Cruising the world press

News, rather than "early history"? Hey, I like it all, and I think it's all connected. As an immigrant, I learned most of what I know about Canadian history from faithful reading of the Globe and Mail over the decades. That may appall some of you, but I learned an amazing amount about the Northwest Rebellion when the paper ran a long series about the centenary in 1985.

One of the very best things the Internet brings us is the opportunity to see the outside world's news media, and find out what is bothering people in other countries. Even in Canada, where the big media pay more attention to foreign stories than US media do, we miss a lot. Important countries -- for example, Egypt -- can hardly fight their way onto the front pages. If there is one Egyptian story a week in the Canadian media, that's amazing coverage.

Now, maybe you don't care very much about Egypt, but in the recent past no matter how interested you were, you were just out of luck -- unless you lived in a big city where foreign papers were available (late and at a high price), or had a short-wave radio.

Today I had a look at a long-established English-language outlet from Egypt, Al-Ahram (the Egyptian name for the pyramids). This week's on-line offering is a round-up of the year 2005. (Short version: they didn't like it much.) One story that particularly caught my eye was Bad Cards, about tension between Christians and Muslims in Egypt. The picture above shows what is apparently the result of a riot in Alexandria. Good luck finding any information on such things in the paper, even the Globe and Mail.

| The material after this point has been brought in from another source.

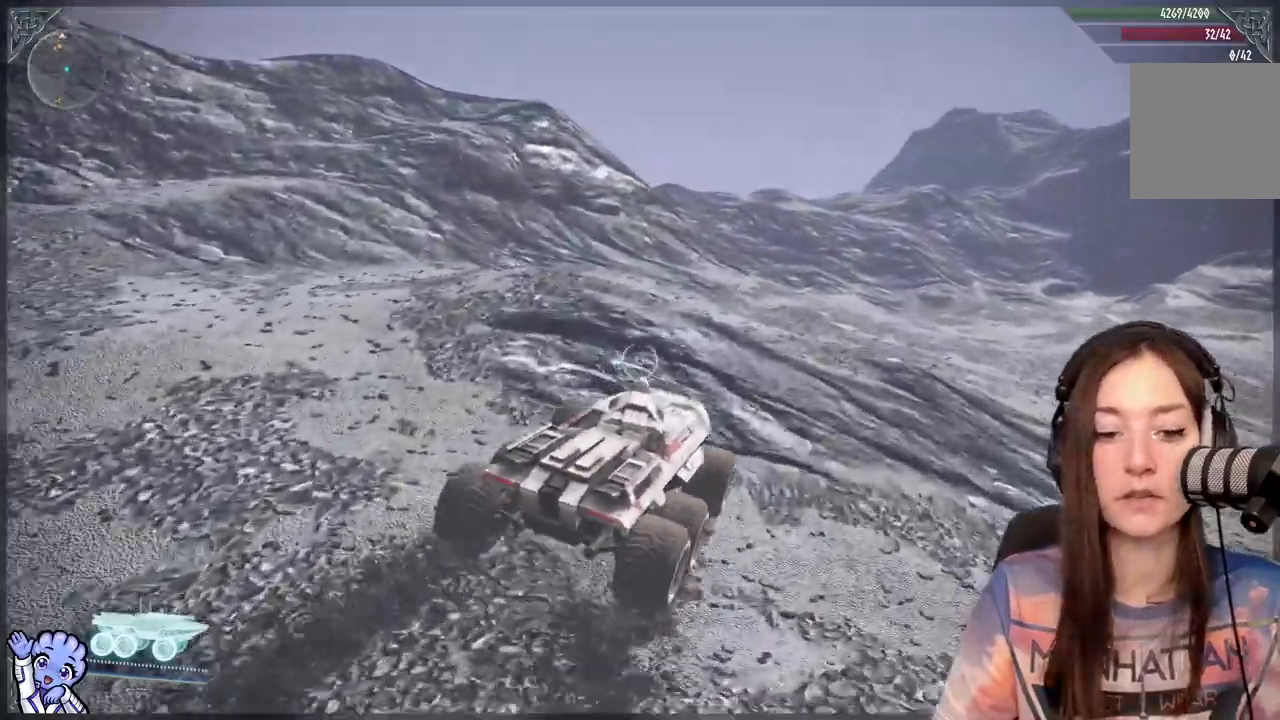
{"buttons": [], "left_stick": "up", "right_stick": "center", "events": []}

If Turkey and what Turks think are more in your line, there are a number of news sources. One I occasionally visit is the Journal of Turkish Weekly which has both Turkish news and an interesting selection of stories about other parts of the world.

If you like this kind of thing, try clicking on the Google News link to the right. The friendly (?) computers at Google use their immense power to bring you the world -- or some small slice of it.
I use news.google.ca rather than news.google.com just so the Canadian news isn't pushed off the page.